# I need some help getting mid-summer pike



## drklr (Jul 8, 2006)

I've from Montana and just started fishing for pike and bass (mostly trout before) found some lakes with pike and bass in them. Now I need to know how to catch them. The bass are pretty easy to find and catch most days . The pike I can seem to get and it is getting late in the year. Please Help read some of the other ifo on the forum. they seem mostly to deal with spring fishing. Any help?


----------



## waterwolf (Oct 15, 2003)

drklr

Welcome to the site.

I would try deeper weed lines like 14-20 feet either jiggin with a large minnow or trolling with large deep diving baits.

Not familiar with your waters, but seems to work well around here this time of year.


----------



## Invector (Jan 13, 2006)

Also try low light periods.
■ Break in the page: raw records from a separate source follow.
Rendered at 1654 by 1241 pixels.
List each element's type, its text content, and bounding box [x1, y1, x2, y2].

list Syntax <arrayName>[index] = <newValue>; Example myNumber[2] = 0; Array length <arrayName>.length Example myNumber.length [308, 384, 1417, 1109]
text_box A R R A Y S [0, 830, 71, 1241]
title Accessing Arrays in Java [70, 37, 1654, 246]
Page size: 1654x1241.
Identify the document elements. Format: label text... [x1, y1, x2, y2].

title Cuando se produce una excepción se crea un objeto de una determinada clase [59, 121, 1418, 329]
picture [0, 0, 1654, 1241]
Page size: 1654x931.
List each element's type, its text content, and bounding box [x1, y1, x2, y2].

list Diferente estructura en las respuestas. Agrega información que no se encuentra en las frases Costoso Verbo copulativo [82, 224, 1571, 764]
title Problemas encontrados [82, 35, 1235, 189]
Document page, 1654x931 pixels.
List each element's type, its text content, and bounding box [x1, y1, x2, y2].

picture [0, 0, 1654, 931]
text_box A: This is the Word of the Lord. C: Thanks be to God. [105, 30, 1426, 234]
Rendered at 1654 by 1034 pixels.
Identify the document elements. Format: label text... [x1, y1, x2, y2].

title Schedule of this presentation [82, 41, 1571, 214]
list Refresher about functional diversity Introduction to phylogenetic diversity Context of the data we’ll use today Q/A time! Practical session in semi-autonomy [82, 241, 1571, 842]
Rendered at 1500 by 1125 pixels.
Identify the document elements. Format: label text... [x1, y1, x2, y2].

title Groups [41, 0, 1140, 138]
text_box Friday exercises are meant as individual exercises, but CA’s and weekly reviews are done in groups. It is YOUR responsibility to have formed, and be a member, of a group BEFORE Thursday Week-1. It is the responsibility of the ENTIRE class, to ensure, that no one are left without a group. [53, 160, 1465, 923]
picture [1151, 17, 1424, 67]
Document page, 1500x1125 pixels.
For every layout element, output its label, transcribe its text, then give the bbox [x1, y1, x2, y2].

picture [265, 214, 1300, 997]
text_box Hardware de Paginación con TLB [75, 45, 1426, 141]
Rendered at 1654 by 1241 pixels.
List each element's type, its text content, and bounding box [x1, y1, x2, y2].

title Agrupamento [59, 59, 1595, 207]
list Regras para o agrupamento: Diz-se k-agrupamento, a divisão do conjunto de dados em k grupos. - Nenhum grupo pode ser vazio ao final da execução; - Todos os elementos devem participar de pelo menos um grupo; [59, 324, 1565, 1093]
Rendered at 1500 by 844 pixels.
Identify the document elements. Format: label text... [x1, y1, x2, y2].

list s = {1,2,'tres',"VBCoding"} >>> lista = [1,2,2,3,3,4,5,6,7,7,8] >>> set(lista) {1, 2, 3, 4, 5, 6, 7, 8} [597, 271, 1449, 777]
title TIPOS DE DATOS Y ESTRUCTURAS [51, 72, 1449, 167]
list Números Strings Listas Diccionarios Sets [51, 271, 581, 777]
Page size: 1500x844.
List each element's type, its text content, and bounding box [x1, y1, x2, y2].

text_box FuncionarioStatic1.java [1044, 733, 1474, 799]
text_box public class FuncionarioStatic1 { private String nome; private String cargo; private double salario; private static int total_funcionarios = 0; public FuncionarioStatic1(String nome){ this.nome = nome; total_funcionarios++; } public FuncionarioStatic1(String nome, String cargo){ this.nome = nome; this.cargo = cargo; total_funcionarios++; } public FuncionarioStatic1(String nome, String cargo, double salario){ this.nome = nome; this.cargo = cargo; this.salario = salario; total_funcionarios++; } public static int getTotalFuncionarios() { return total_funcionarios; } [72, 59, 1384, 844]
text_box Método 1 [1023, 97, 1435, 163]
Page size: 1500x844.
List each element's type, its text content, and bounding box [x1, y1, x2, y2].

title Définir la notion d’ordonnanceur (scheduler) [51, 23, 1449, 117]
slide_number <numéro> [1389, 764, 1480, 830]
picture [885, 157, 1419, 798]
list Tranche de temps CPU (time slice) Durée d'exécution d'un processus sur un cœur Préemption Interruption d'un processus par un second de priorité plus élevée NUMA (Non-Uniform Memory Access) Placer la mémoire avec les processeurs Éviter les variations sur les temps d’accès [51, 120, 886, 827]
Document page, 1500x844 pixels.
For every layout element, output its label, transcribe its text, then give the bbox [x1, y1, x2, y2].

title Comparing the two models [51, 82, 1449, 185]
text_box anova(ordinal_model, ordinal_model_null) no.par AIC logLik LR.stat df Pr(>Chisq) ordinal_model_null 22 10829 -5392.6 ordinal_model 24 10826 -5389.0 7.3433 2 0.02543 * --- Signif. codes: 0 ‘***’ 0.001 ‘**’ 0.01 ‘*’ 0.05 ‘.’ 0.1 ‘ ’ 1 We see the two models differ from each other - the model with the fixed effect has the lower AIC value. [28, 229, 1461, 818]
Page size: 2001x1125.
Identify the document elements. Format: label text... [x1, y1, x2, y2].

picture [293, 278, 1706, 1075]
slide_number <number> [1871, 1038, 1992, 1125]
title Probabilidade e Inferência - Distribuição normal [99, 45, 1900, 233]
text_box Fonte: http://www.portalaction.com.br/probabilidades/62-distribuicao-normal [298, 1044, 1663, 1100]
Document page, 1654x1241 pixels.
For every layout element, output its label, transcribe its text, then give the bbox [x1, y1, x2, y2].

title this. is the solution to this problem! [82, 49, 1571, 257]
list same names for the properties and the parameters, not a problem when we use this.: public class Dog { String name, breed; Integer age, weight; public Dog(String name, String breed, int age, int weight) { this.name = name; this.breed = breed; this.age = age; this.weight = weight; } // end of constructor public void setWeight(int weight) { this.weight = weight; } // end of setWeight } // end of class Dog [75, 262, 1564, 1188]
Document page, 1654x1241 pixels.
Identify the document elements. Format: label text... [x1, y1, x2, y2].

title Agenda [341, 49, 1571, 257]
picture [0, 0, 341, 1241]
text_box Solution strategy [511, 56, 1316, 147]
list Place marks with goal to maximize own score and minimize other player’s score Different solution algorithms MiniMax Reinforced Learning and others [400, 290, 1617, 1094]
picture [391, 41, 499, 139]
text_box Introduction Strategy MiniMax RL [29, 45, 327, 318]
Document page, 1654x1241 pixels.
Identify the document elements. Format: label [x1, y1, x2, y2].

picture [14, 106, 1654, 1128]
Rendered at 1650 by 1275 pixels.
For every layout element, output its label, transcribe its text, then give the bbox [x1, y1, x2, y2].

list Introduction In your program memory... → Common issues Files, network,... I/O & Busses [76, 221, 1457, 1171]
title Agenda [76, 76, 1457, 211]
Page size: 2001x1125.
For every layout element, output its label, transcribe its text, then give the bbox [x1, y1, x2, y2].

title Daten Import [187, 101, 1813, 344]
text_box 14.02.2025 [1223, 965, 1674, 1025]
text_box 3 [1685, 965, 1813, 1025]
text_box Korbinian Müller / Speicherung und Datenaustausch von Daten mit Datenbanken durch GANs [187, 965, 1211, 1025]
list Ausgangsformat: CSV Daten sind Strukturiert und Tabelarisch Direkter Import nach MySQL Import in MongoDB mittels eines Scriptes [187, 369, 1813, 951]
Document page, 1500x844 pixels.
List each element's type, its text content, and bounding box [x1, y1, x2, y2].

Pike tend to feed better at these times in the summer. Remember pike like cold water. So things like underwater springs, incoming creeks, or anything that will cool the water will hold pike in the day time. Try casting various lures on the edge of the weeds. If there is deep water near by there should be pike that use that area. Trolling can be a good way to cover lots of water. If there are trout in your lakes then target the areas you find them due to the cooler water they prefer to be in.


----------



## Fossilman (Mar 12, 2006)

I use "spinners" all summer long,have no problems with catching Pike............You try "Fort Peck" yet............. :wink:


----------



## drklr (Jul 8, 2006)

Thanks for the tips get to try them this weekend been out of town for work.
no I have not got up to Fortpeck yet hope in Sept.


----------